The other came from Benjamin Selekman, a Harvard Business School professor who taught labor relations. The last thing he said, at his last lecture to my class, was, “Here is something to remember for the rest of your life: Don’t spend your time on things you can’t control. Instead, spend your time thinking about what you can.”
Sam Palmisano
Chairman and CEO, IBM
Tina Fey
About 15 years ago, I saw an Oprah show where she said, “Always be the only person who can sign your checks.” At the time, I had no money. I was at Second City in Chicago. I came to New York in 1997 to work on Saturday Night Live. I realized I have no head for business. And it would have been very easy for me to let someone take control of my money – for me to say, “Here, sign my checks…whatever.” But that line from Oprah has always been a reminder. Today, as much as it makes me super sleepy, I have to pay a lot of attention when my business manager talks to me about money. He talks to me about taxes, and I get really, really sleepy. But I listen.
Michael Bloomberg
Mayor of New York City, founder of Bloomberg LP
I can’t remember who told me this, but I certainly didn’t grow up knowing it, so I must have gotten this advice at Salomon Brothers in the 1970s. The advice was, first, always ask for the order, and second, when the customer says yes, stop talking. I have watched more people make great presentations, whether they’re trying to sell to their family or in business or in government, and never get to the point of what they’re trying to get out of it. And too many times when the customer says yes, the person who got that answer just doesn’t stop talking. Worst advice? The worst advice that people can take is to react before they’ve had a chance to think. I think we all say things and wish we hadn’t said them. Ready, shoot, aim is not the smartest policy.
Tony Robbins
Performance coach
In 1979, when I was 19, I had all these people giving me conflicting advice. Jim Rohn, a personal-development speaker, said, ‘Tony, think about it this way. If your worst enemy drops sugar in your coffee, what’s going to happen to you? Nothing. But what if your best friend drops strychnine in your coffee? You’re dead. You have to stand guard at the door of your mind.” He was saying that the selection of [my friends and advisors] will matter more than anything else, and that you can’t take anybody’s approach as sacrosanct.
Leonard Lauder
Chairman, The Estée Lauder Companies
The best advice I ever got came from my mother, Estée Lauder: She believed that if you had something good to say, you should put it in writing. But if you had something bad to say, you should tell the person to his or her face.

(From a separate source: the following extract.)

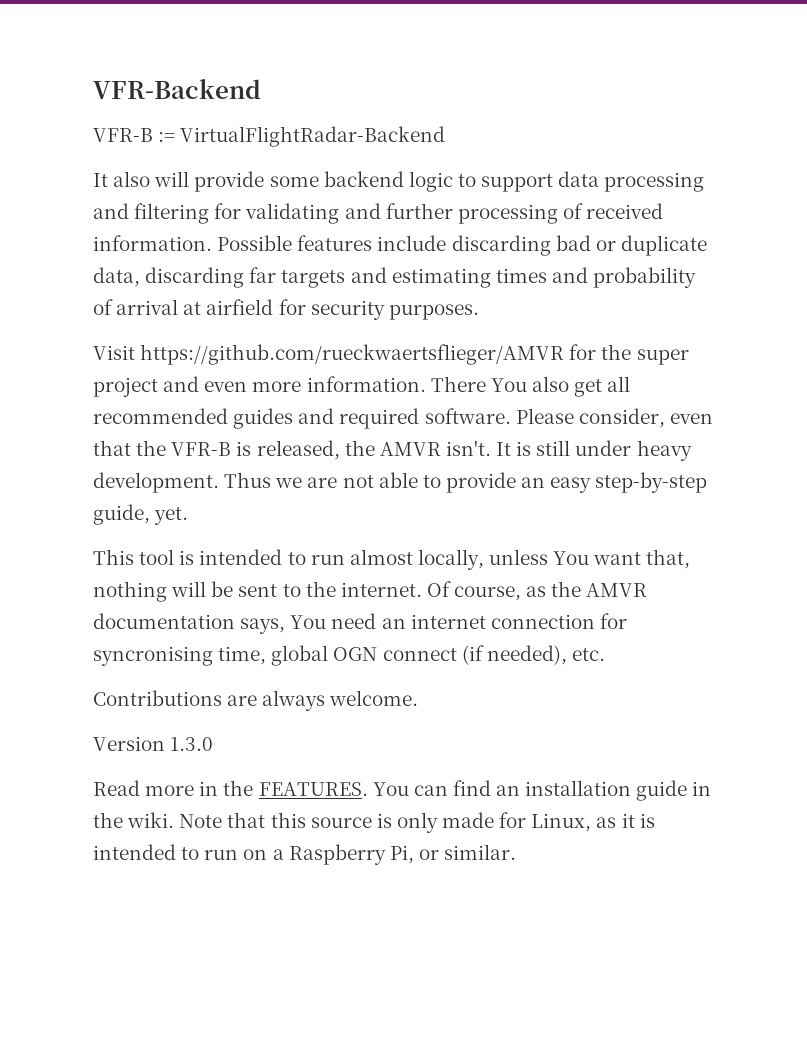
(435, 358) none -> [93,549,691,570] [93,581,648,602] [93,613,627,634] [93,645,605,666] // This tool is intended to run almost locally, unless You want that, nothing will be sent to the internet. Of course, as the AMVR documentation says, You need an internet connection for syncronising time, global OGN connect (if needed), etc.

I learned this lesson the hard way. I’m chairman of the Whitney Museum of American Art in New York, and several years ago, I was angry with one of my trustees. I wrote a letter and signed it. But then I decided not to send the letter, and left it on my desk over the weekend. The following Monday I was out of the office, when a temp saw the letter and mailed it. The trustee got very angry and resigned from the board. To this day, writing that letter is something that I regret.